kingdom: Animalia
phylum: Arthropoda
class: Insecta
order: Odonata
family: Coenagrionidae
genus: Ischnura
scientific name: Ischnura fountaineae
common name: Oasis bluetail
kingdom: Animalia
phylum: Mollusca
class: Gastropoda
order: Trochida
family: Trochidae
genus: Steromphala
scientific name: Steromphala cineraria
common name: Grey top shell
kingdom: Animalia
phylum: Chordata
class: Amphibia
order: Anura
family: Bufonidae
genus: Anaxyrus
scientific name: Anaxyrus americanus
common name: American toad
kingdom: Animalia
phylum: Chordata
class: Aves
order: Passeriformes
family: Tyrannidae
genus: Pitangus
◇ ◇ ◇ ◇ ◇
# EXERCISE DETAILS:
Count the lines of the items above that contain the word "common", and give only the number.

# EXPECTED ANSWER:
3